Jfriddle thank you for the help


----------



## Bryan Thacker (Jan 27, 2011)

nimrod1034 said:


> Where can you buy them?


I have a set for sale if your interested...


----------



## nimrod1034 (Oct 31, 2011)

Thanks for the offer Bryan, but I did some searching and ordered a pair of torqueless grips today.
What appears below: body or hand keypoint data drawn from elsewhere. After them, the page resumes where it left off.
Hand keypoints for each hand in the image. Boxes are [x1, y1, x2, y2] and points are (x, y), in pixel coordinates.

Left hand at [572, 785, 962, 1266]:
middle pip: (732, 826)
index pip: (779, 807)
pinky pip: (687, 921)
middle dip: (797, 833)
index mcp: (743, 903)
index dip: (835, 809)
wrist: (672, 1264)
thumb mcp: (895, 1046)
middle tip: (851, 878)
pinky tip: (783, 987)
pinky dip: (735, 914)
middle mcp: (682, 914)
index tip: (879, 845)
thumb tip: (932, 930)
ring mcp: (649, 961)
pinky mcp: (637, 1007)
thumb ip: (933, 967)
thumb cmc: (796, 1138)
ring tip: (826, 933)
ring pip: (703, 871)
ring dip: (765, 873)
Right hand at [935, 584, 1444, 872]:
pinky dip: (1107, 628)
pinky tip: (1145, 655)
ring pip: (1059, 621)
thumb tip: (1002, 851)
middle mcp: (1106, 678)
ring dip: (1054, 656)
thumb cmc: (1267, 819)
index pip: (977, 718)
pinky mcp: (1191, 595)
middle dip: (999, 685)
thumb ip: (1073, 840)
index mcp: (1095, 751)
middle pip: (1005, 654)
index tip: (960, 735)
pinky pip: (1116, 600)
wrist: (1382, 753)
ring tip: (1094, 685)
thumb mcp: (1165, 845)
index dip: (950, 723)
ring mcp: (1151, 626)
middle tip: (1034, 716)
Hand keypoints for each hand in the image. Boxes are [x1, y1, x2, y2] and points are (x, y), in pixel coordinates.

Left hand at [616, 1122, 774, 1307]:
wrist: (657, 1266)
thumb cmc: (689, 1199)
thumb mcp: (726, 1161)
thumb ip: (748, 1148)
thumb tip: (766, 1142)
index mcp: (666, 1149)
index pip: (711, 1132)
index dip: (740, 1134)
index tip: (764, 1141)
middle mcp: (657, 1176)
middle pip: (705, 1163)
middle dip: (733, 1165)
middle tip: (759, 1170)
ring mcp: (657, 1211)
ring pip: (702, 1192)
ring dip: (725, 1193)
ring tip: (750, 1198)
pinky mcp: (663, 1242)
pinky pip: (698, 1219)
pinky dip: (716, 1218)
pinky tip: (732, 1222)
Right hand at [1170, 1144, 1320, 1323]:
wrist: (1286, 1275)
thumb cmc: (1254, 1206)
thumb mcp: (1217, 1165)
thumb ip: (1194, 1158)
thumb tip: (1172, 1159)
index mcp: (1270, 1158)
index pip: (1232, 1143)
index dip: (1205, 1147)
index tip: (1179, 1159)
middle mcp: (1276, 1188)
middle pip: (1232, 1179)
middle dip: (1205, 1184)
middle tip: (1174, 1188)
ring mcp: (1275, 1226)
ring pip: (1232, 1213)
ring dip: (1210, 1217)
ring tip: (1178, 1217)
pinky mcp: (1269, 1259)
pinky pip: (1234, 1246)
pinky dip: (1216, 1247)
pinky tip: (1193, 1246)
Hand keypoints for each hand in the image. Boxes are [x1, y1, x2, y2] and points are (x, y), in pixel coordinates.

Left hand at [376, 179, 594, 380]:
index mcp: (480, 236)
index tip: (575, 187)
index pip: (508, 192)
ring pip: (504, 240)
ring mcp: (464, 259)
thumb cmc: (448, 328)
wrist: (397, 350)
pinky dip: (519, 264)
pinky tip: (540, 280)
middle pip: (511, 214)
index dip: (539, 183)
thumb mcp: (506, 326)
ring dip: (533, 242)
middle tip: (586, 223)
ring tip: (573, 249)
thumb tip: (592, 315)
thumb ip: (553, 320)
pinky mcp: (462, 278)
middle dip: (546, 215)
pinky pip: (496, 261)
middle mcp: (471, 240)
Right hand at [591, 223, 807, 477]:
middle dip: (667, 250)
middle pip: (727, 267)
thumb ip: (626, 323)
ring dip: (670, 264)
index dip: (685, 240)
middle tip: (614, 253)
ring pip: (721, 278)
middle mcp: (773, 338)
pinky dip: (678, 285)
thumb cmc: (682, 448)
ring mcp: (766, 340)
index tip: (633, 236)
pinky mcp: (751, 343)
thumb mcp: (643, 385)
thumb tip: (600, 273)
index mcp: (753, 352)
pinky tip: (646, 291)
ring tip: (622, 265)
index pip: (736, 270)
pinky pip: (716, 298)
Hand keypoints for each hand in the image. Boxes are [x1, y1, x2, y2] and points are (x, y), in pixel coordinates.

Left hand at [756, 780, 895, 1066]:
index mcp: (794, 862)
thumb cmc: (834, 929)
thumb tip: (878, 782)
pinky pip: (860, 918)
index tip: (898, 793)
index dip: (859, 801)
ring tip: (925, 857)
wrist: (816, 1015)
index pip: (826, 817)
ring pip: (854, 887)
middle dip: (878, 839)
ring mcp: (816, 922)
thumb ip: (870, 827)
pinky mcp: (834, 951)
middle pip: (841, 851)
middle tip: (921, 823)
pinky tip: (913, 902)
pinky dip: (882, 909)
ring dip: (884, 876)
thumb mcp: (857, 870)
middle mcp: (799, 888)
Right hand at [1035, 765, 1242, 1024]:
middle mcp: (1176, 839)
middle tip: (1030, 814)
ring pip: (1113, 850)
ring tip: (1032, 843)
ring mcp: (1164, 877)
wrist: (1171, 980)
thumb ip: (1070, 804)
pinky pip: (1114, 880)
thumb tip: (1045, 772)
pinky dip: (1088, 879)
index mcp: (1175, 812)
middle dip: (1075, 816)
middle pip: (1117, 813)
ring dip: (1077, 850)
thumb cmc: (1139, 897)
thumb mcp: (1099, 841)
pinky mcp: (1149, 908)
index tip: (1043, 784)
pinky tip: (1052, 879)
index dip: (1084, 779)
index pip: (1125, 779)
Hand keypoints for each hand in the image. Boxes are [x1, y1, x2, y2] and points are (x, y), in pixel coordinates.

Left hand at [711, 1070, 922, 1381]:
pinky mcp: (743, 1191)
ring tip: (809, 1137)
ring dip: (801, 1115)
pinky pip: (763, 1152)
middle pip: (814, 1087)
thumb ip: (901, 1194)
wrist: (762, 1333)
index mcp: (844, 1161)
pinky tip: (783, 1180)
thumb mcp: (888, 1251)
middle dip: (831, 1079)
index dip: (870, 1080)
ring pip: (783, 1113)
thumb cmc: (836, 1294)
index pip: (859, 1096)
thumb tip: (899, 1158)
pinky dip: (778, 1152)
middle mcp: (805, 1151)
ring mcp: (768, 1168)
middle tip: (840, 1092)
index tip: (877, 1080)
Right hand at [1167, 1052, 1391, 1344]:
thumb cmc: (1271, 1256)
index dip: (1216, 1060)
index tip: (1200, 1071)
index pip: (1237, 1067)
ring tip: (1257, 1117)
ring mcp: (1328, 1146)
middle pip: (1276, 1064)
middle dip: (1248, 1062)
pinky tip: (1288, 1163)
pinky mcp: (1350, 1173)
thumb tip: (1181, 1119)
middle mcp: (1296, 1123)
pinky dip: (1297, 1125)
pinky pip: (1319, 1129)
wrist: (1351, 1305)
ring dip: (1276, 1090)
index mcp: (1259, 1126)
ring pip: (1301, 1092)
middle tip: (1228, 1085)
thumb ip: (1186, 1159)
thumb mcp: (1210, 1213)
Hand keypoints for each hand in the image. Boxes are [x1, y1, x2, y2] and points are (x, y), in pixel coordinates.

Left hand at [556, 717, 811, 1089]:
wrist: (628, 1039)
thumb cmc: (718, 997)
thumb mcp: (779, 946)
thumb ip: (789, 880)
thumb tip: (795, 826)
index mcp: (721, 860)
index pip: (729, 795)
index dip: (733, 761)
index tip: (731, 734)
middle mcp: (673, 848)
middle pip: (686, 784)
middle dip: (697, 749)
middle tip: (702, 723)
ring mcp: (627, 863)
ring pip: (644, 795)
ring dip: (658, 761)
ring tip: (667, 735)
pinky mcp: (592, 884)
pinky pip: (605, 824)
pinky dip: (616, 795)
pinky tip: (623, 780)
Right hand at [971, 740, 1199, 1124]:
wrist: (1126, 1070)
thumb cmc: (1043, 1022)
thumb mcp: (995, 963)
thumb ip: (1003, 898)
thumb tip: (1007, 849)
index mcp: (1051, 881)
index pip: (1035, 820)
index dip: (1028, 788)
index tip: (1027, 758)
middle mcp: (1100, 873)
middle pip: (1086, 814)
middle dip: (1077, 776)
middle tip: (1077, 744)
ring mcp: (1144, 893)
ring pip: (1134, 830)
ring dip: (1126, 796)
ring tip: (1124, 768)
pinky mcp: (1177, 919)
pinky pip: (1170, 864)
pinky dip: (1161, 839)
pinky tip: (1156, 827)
If I don't like them when they come in I'll send you a PM to see if you still have them.


----------



## Bryan Thacker (Jan 27, 2011)

No problem,Tourgless are awesome too.


----------



## orphanbanger (Jan 24, 2012)

Do you still have the grips for sale?


----------



## orphanbanger (Jan 24, 2012)

ttt, still for sale?


----------



## 2Backcountry (Jun 23, 2010)

nimrod1034 said:


> Do you know if the invasion grips work on the destroyer?


Yes they fit perfect on the Destroyer 340 and 350.......the bow holds so much better with the sideplates !!!!


----------



## orphanbanger (Jan 24, 2012)

so did you still have a set for sale?


----------



## Bowhunterjb (Aug 28, 2008)

do you still have the grips for sale still?


----------